*** Block opens ***
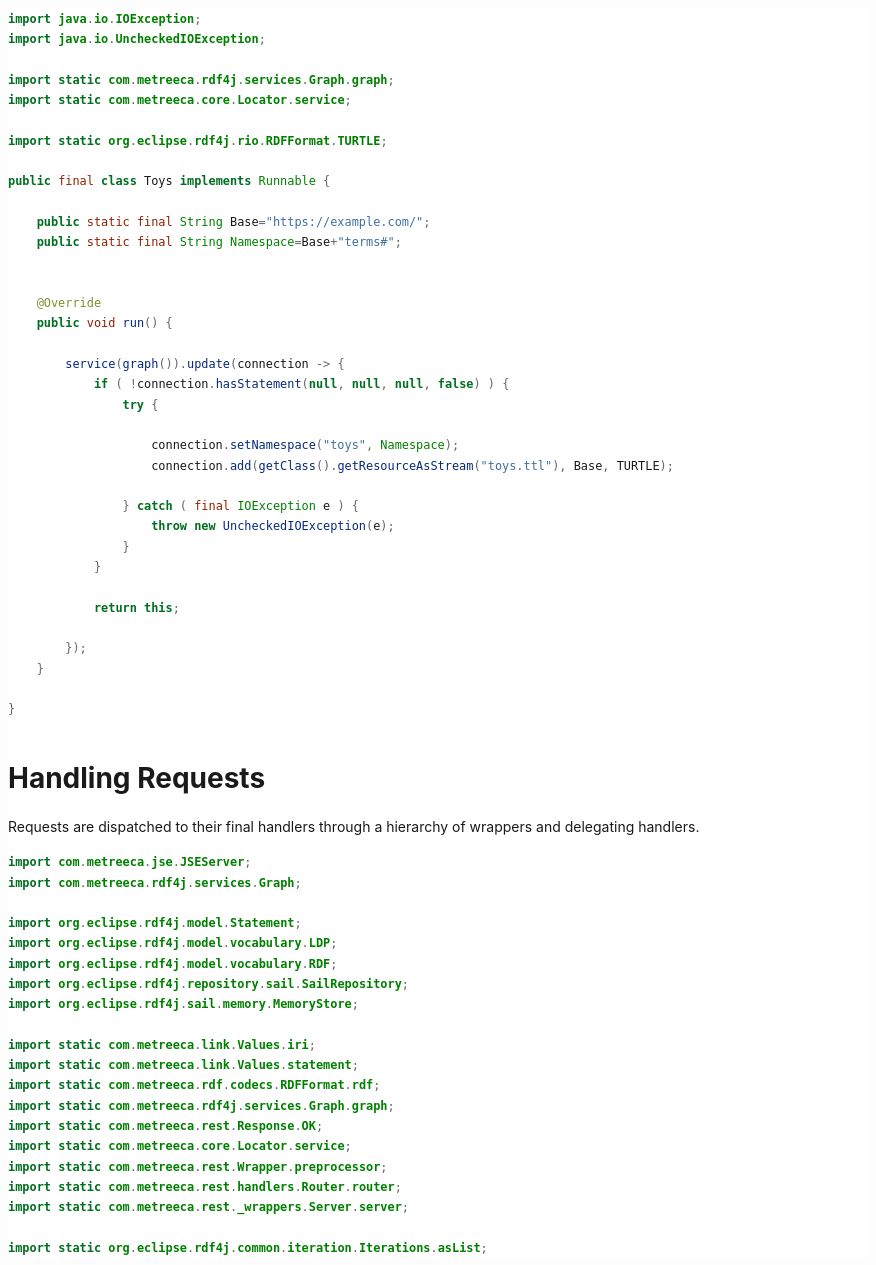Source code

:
 ```java
import java.io.IOException;
import java.io.UncheckedIOException;

import static com.metreeca.rdf4j.services.Graph.graph;
import static com.metreeca.core.Locator.service;

import static org.eclipse.rdf4j.rio.RDFFormat.TURTLE;

public final class Toys implements Runnable {

    public static final String Base="https://example.com/";
    public static final String Namespace=Base+"terms#";


    @Override
    public void run() {

        service(graph()).update(connection -> {
            if ( !connection.hasStatement(null, null, null, false) ) {
                try {

                    connection.setNamespace("toys", Namespace);
                    connection.add(getClass().getResourceAsStream("toys.ttl"), Base, TURTLE);

                } catch ( final IOException e ) {
                    throw new UncheckedIOException(e);
                }
            }

            return this;

        });
    }

}
```

# Handling Requests

Requests are dispatched to their final handlers through a hierarchy of wrappers and delegating handlers.

```java
import com.metreeca.jse.JSEServer;
import com.metreeca.rdf4j.services.Graph;

import org.eclipse.rdf4j.model.Statement;
import org.eclipse.rdf4j.model.vocabulary.LDP;
import org.eclipse.rdf4j.model.vocabulary.RDF;
import org.eclipse.rdf4j.repository.sail.SailRepository;
import org.eclipse.rdf4j.sail.memory.MemoryStore;

import static com.metreeca.link.Values.iri;
import static com.metreeca.link.Values.statement;
import static com.metreeca.rdf.codecs.RDFFormat.rdf;
import static com.metreeca.rdf4j.services.Graph.graph;
import static com.metreeca.rest.Response.OK;
import static com.metreeca.core.Locator.service;
import static com.metreeca.rest.Wrapper.preprocessor;
import static com.metreeca.rest.handlers.Router.router;
import static com.metreeca.rest._wrappers.Server.server;

import static org.eclipse.rdf4j.common.iteration.Iterations.asList;
```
*** Block closes ***
Out of the records, collect only those lines that contain the string "link".

# EXERCISE RESPONSE
import static com.metreeca.link.Values.iri;
import static com.metreeca.link.Values.statement;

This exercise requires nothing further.